Brian Caufield leads a high-powered offense for the Danes (Greg Wall)Albany will go as far as their high-powered attack can take them. Junior Brian Caufield and sophomore Joe Resetarits return, while junior Derek Kreuzer will step in for Corey Small, now a member of the Toronto Nationals and Edmonton Rush. While stepping in for a player of Small’s stature is no small task, Marr said Kreuzer brings a different type of game to the table.

“Corey was more of a catch-and-shoot finisher, whereas Derek is a little bit more of a creator and ball carrier for us,” Marr said. “He’s a finisher off of zone dodges, but then can also distribute for us. I think he’ll pass the ball of a dodge a lot better than what Corey did.”

Marr didn’t get a chance to see what his attack can do at the Catamount Classic Lacrosse for a Cure fallball tournament last week, as both Kreuzer and Caufield sat out with injuries. Caufield underwent surgery for a dislocated kneecap he suffered the first day of fall practices, but is recovering well and expected to be fine for the start of the season.

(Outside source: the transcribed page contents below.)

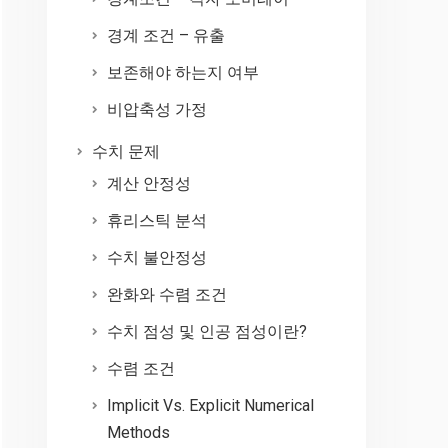
경계 조건 – 유출
보존해야 하는지 여부
비압축성 가정
수치 문제
계산 안정성
휴리스틱 분석
수치 불안정성
완화와 수렴 조건
수치 점성 및 인공 점성이란?
수렴 조건
Implicit Vs. Explicit Numerical
Methods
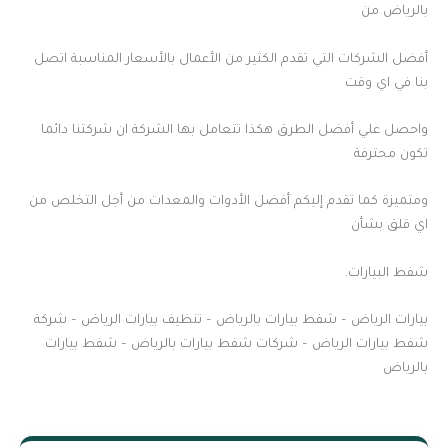
بالرياض من
أفضل الشركات التي تقدم الكثير من الأعمال بالأسعار المناسبة اتصل
بنا في اي وقت
واحصل علي أفضل الطرق هكذا تتعامل بها الشركة ان شركتنا دائما
تكون محترفة
ومتميزة كما تقدم إليكم أفضل الأدوات والمعدات من أجل التخلص من
اي قلق بشأن
شفط البيارات.
بيارات الرياض – شفط بيارات بالرياض – تنظيف بيارات الرياض – شركة
شفط بيارات الرياض – شركات شفط بيارات بالرياض – شفط بيارات
بالرياض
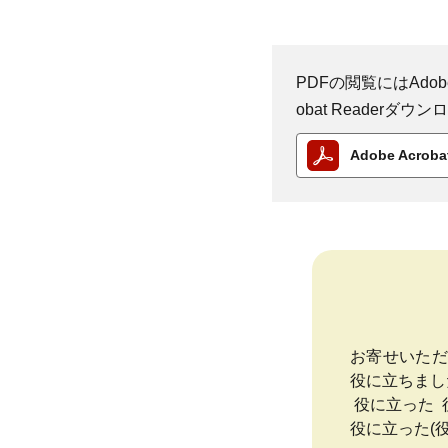
PDFの閲覧にはAdobe
obat Reader
Adobe Acro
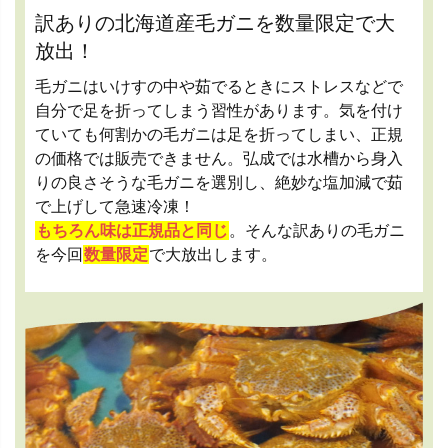
訳ありの北海道産毛ガニを数量限定で大
放出！
毛ガニはいけすの中や茹でるときにストレスなどで
自分で足を折ってしまう習性があります。気を付け
ていても何割かの毛ガニは足を折ってしまい、正規
の価格では販売できません。弘成では水槽から身入
りの良さそうな毛ガニを選別し、絶妙な塩加減で茹
で上げして急速冷凍！
もちろん味は正規品と同じ
。そんな訳ありの毛ガニ
を今回
数量限定
で大放出します。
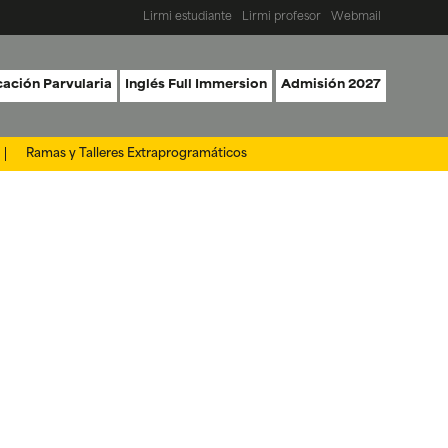
Lirmi estudiante
Lirmi profesor
Webmail
ación Parvularia
Inglés Full Immersion
Admisión 2027
Ramas y Talleres Extraprogramáticos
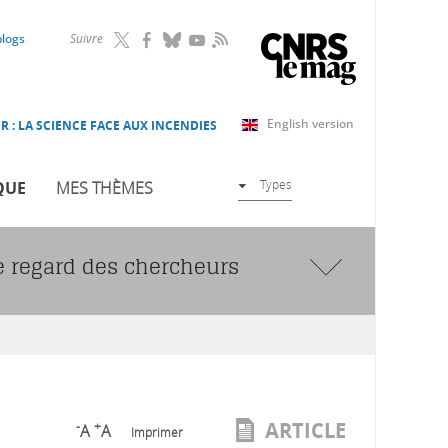
RSS
blogs
Suivre
English version
R : LA SCIENCE FACE AUX INCENDIES
Types
QUE
MES THÈMES
 le regard des chercheurs
ARTICLE
-
+
A
A
Imprimer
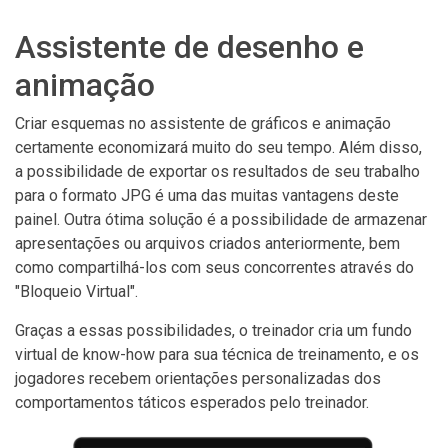
Assistente de desenho e
animação
Criar esquemas no assistente de gráficos e animação
certamente economizará muito do seu tempo. Além disso,
a possibilidade de exportar os resultados de seu trabalho
para o formato JPG é uma das muitas vantagens deste
painel. Outra ótima solução é a possibilidade de armazenar
apresentações ou arquivos criados anteriormente, bem
como compartilhá-los com seus concorrentes através do
"Bloqueio Virtual".
Graças a essas possibilidades, o treinador cria um fundo
virtual de know-how para sua técnica de treinamento, e os
jogadores recebem orientações personalizadas dos
comportamentos táticos esperados pelo treinador.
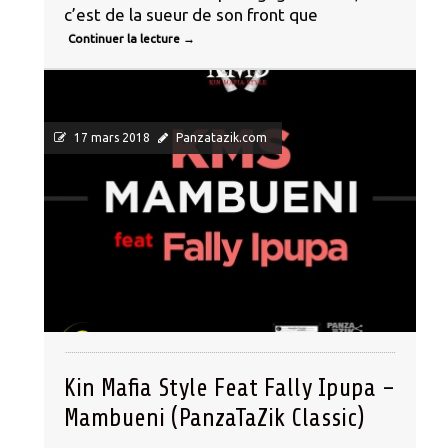
c’est de la sueur de son front que
Continuer la lecture
→
Panza Ta Zik - CLASSIC
17 mars 2018
Panzatazik.com
Kin Mafia Style Feat Fally Ipupa –
Mambueni (PanzaTaZik Classic)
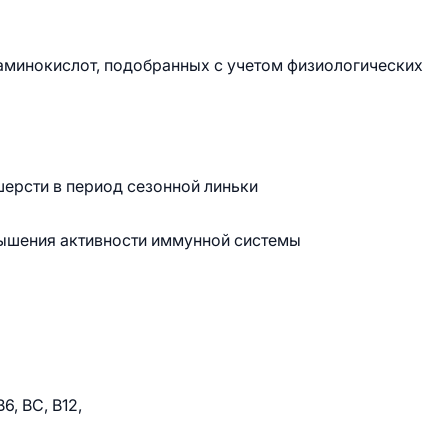
аминокислот, подобранных с учетом физиологических
шерсти в период сезонной линьки
ышения активности иммунной системы
6, ВС, В12,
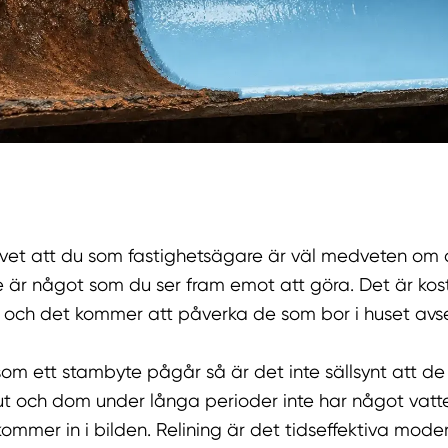
?
 vet att du som fastighetsägare är väl medveten om a
e är något som du ser fram emot att göra. Det är kos
 och det kommer att påverka de som bor i huset avs
som ett stambyte pågår så är det inte sällsynt att d
ut och dom under långa perioder inte har något vatte
kommer in i bilden. Relining är det tidseffektiva mode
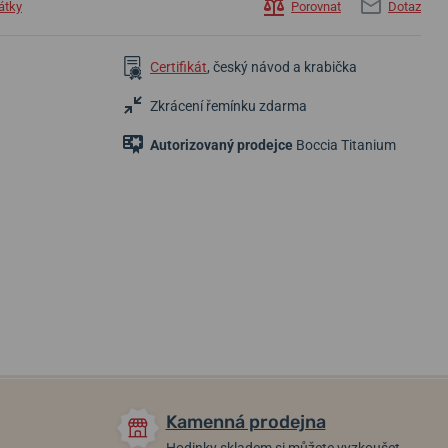
átky
Porovnat
Dotaz
Certifikát
, český návod a krabička
Zkrácení řemínku zdarma
Autorizovaný prodejce
Boccia Titanium
1 290 Kč
2 390 Kč
5 290 Kč
1 032 Kč
Skladem
Skladem
Skladem
Kamenná prodejna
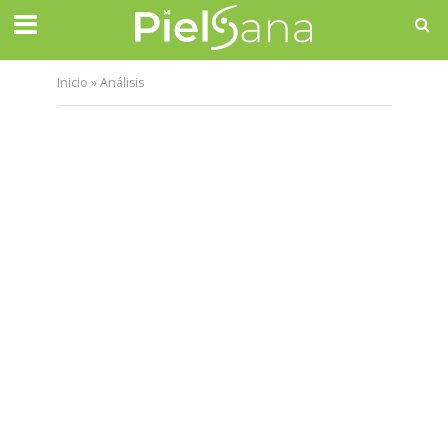
Inicio
»
Análisis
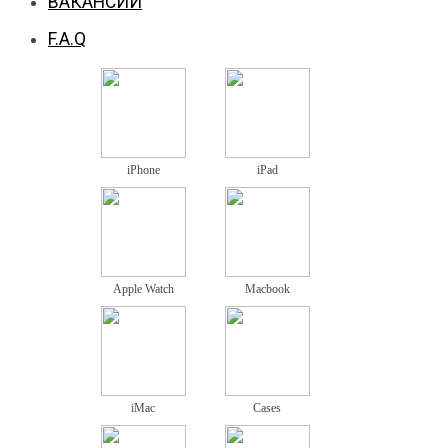
ВАКАНСИИ
F.A.Q
iPhone
iPad
Apple Watch
Macbook
iMac
Cases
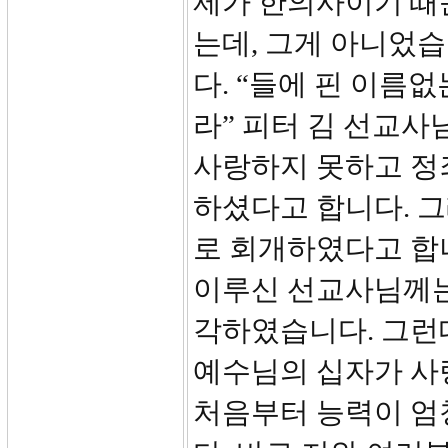
제가 한의사이기 때
는데, 그게 아니었습
다. “들에 핀 이름
라” 피터 김 선교사
사랑하지 못하고 정
하셨다고 합니다. 그
로 회개하였다고 합니
이루신 선교사님께는
각하였습니다. 그런
예수님의 십자가 사
처음부터 능력이 엄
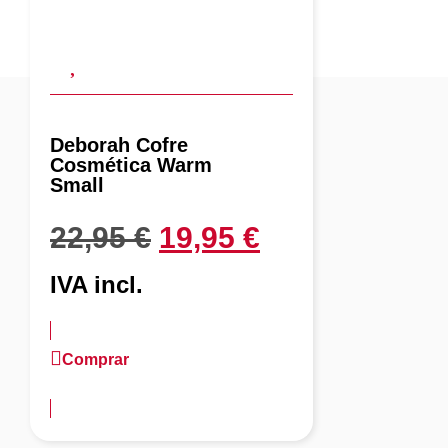
Deborah Cofre
Cosmética Warm
Small
22,95
€
19,95
€
IVA incl.
Comprar
más información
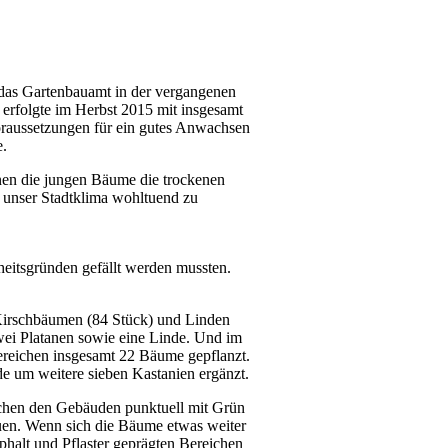
e das Gartenbauamt in der vergangenen
 erfolgte im Herbst 2015 mit insgesamt
raussetzungen für ein gutes Anwachsen
e.
nen die jungen Bäume die trockenen
d unser Stadtklima wohltuend zu
eitsgründen gefällt werden mussten.
Kirschbäumen (84 Stück) und Linden
zwei Platanen sowie eine Linde. Und im
ereichen insgesamt 22 Bäume gepflanzt.
e um weitere sieben Kastanien ergänzt.
ischen den Gebäuden punktuell mit Grün
uen. Wenn sich die Bäume etwas weiter
phalt und Pflaster geprägten Bereichen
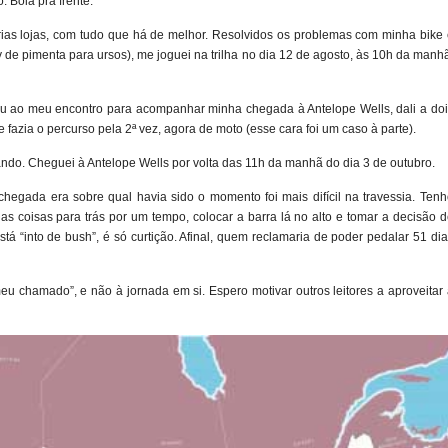
. Bola pra frente.
rias lojas, com tudo que há de melhor. Resolvidos os problemas com minha bike 
de pimenta para ursos), me joguei na trilha no dia 12 de agosto, às 10h da manh
ou ao meu encontro para acompanhar minha chegada à Antelope Wells, dali a doi
 fazia o percurso pela 2ª vez, agora de moto (esse cara foi um caso à parte).
ando. Cheguei à Antelope Wells por volta das 11h da manhã do dia 3 de outubro.
hegada era sobre qual havia sido o momento foi mais difícil na travessia. Tenh
s coisas para trás por um tempo, colocar a barra lá no alto e tomar a decisão 
tá “into de bush”, é só curtição. Afinal, quem reclamaria de poder pedalar 51 di
u chamado”, e não à jornada em si. Espero motivar outros leitores a aproveitar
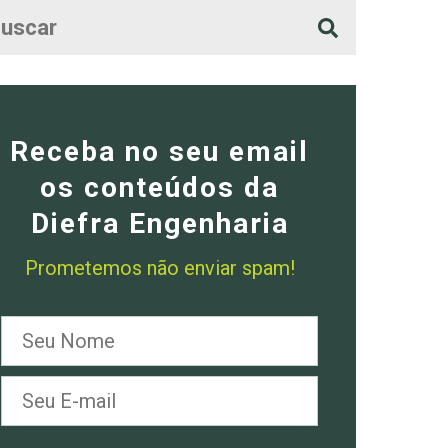
Receba no seu email
os conteúdos da
Diefra Engenharia
Prometemos não enviar spam!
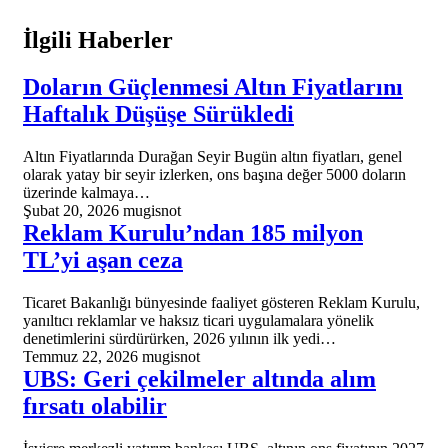
İlgili Haberler
Doların Güçlenmesi Altın Fiyatlarını
Haftalık Düşüşe Sürükledi
Altın Fiyatlarında Durağan Seyir Bugün altın fiyatları, genel
olarak yatay bir seyir izlerken, ons başına değer 5000 doların
üzerinde kalmaya…
Şubat 20, 2026
mugisnot
Reklam Kurulu’ndan 185 milyon
TL’yi aşan ceza
Ticaret Bakanlığı bünyesinde faaliyet gösteren Reklam Kurulu,
yanıltıcı reklamlar ve haksız ticari uygulamalara yönelik
denetimlerini sürdürürken, 2026 yılının ilk yedi…
Temmuz 22, 2026
mugisnot
UBS: Geri çekilmeler altında alım
fırsatı olabilir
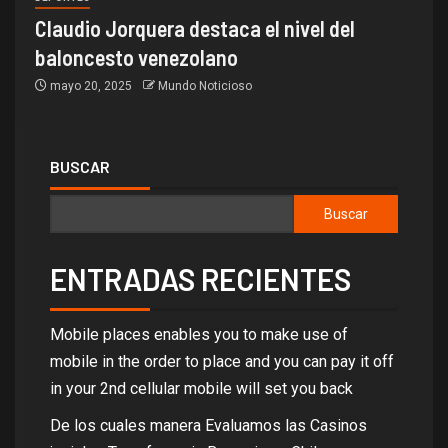
Claudio Jorquera destaca el nivel del
baloncesto venezolano
mayo 20, 2025
Mundo Noticioso
BUSCAR
Buscar
ENTRADAS RECIENTES
Mobile places enables you to make use of
mobile in the order to place and you can pay it off
in your 2nd cellular mobile will set you back
De los cuales manera Evaluamos las Casinos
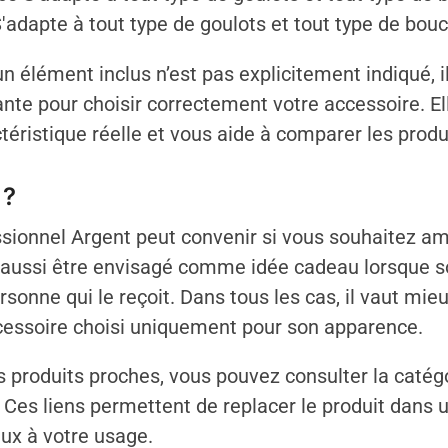
 S'adapte à tout type de goulots et tout type de bou
n élément inclus n’est pas explicitement indiqué, 
nte pour choisir correctement votre accessoire. El
éristique réelle et vous aide à comparer les produ
 ?
ionnel Argent peut convenir si vous souhaitez amé
eut aussi être envisagé comme idée cadeau lorsque 
rsonne qui le reçoit. Dans tous les cas, il vaut mieu
ccessoire choisi uniquement pour son apparence.
produits proches, vous pouvez consulter la catég
. Ces liens permettent de replacer le produit dans 
ux à votre usage.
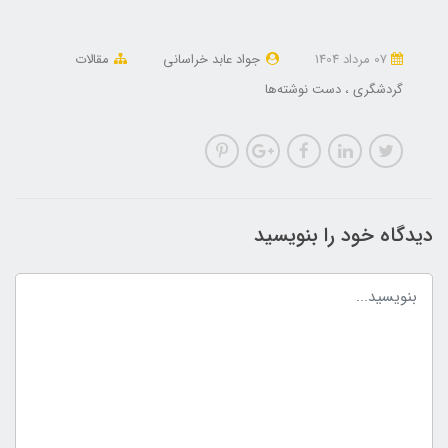
07 مرداد 1404
جواد عابد خراسانی
مقالات
گردشگری
دست نوشته‌ها
دیدگاه خود را بنویسید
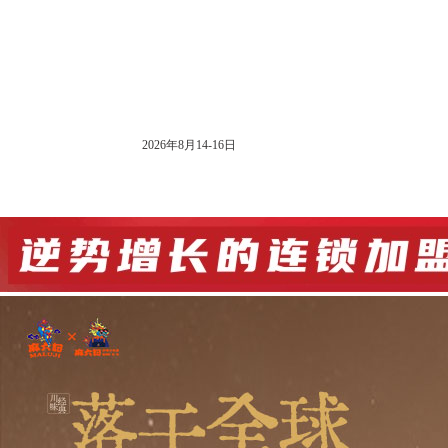
大会公告
2026年8月14-16日
网站首页
展会信息
展商入口
观众入口
媒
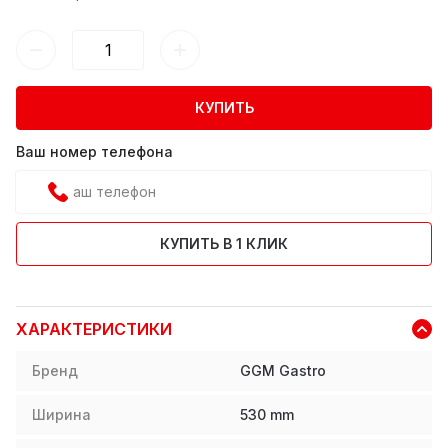
КУПИТЬ
Ваш номер телефона
КУПИТЬ В 1 КЛИК
ХАРАКТЕРИСТИКИ
Бренд
GGM Gastro
Ширина
530
mm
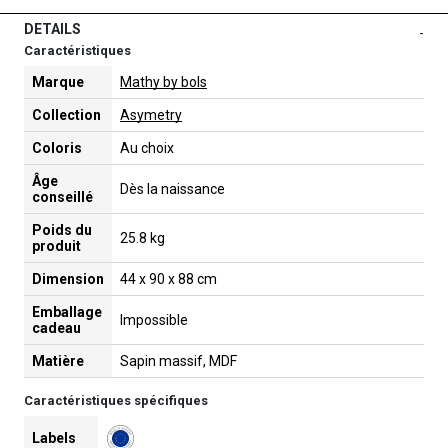
DETAILS
-
Caractéristiques
Marque
Mathy by bols
Collection
Asymetry
Coloris
Au choix
Âge
Dès la naissance
conseillé
Poids du
25.8 kg
produit
Dimension
44 x 90 x 88 cm
Emballage
Impossible
cadeau
Matière
Sapin massif, MDF
Caractéristiques spécifiques
Labels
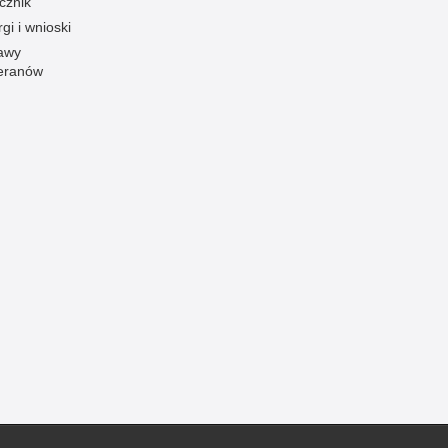
cznik
gi i wnioski
awy
eranów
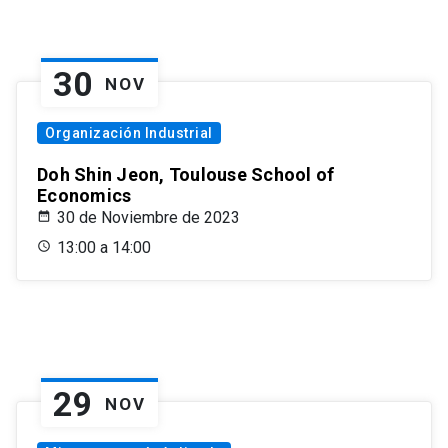
30
NOV
Organización Industrial
Doh Shin Jeon, Toulouse School of
Economics
30 de Noviembre de 2023
13:00 a 14:00
29
NOV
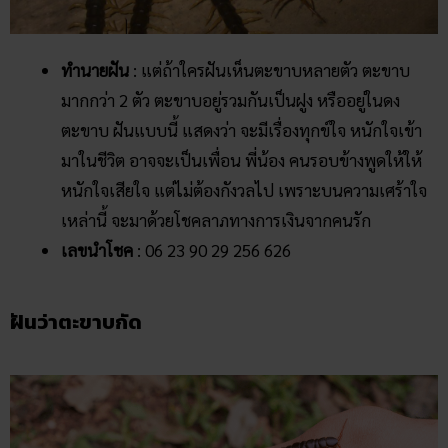
ทำนายฝัน
: แต่ถ้าใครฝันเห็นตะขาบหลายตัว ตะขาบ
มากกว่า 2 ตัว ตะขาบอยู่รวมกันเป็นฝูง หรืออยู่ในดง
ตะขาบ ฝันแบบนี้ แสดงว่า จะมีเรื่องทุกข์ใจ หนักใจเข้า
มาในชีวิต อาจจะเป็นเพื่อน พี่น้อง คนรอบข้างพูดให้ให้
หนักใจเสียใจ แต่ไม่ต้องกังวลไป เพราะบนความเศร้าใจ
เหล่านี้ จะมาด้วยโชคลาภทางการเงินจากคนรัก
เลขนำโชค
: 06 23 90 29 256 626
ฝันว่าตะขาบกัด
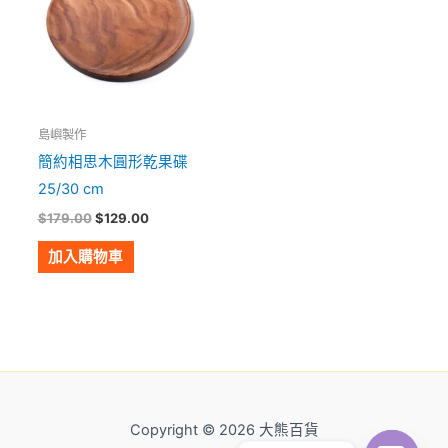
島嶼製作
簡約相思木圓形乾果碟
25/30 cm
$
179.00
$
129.00
加入購物車
Copyright © 2026 大熊百貨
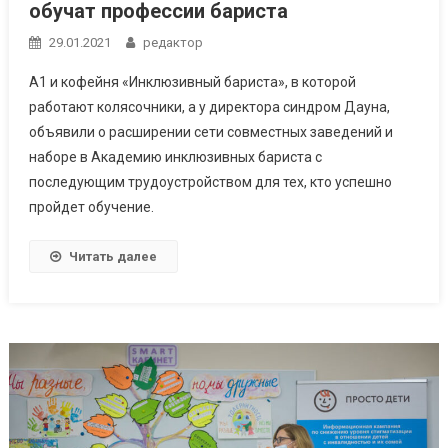
обучат профессии бариста
29.01.2021
редактор
А1 и кофейня «Инклюзивный бариста», в которой
работают колясочники, а у директора синдром Дауна,
объявили о расширении сети совместных заведений и
наборе в Академию инклюзивных бариста с
последующим трудоустройством для тех, кто успешно
пройдет обучение.
Читать далее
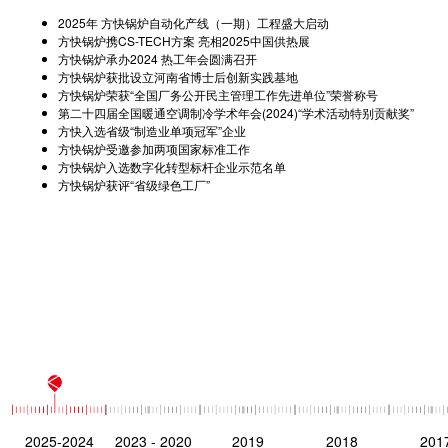
2025年 方快锅炉自动化产线（一期）工程盛大启动
方快锅炉携CS-TECH方案 亮相2025中国供热展
方快锅炉承办2024 热工年会圆满召开
方快锅炉获批设立河南省博士后创新实践基地
方快锅炉荣获“全国厂务公开民主管理工作先进单位”荣誉称号
第二十四届全国暖通空调制冷学术年会(2024)“学术活动特别贡献奖”
方快入选省级“制造业单项冠军”企业
方快锅炉受邀参加两项国家标准工作
方快锅炉入选数字化转型标杆企业示范名单
方快锅炉获评“省级绿色工厂”
2025-2024
2023 - 2020
2019
2018
201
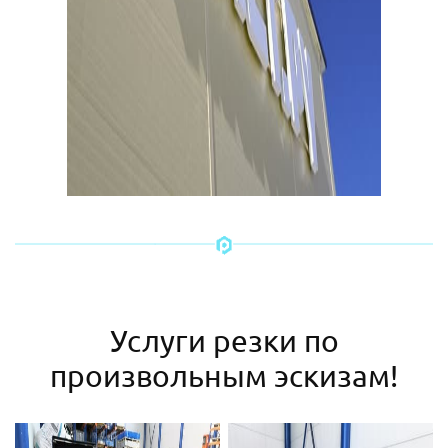
Услуги резки по
произвольным эскизам!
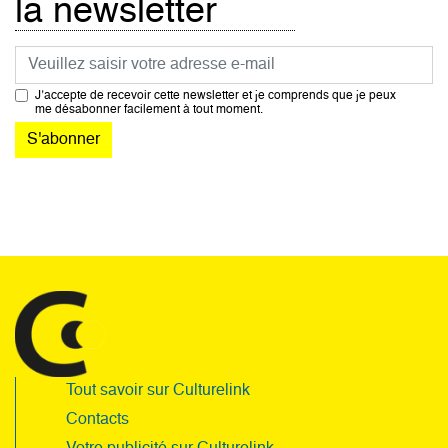
la newsletter
Courriel
J’accepte de recevoir cette newsletter et je comprends que je peux
me désabonner facilement à tout moment.
Tout savoir sur Culturelink
Contacts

The attack will be aided by a number of talented offensive midfielders, led by senior Dave Brock and junior Joe Pompo, who each chipped in with 19 points a year ago. Marr also expects big things from sophomore Luke Cometti this year, who was injured to start his freshman year and improved as the season moved on.

“This team should be able to put the ball in the goal,” Marr said. “There’s no doubt about it.”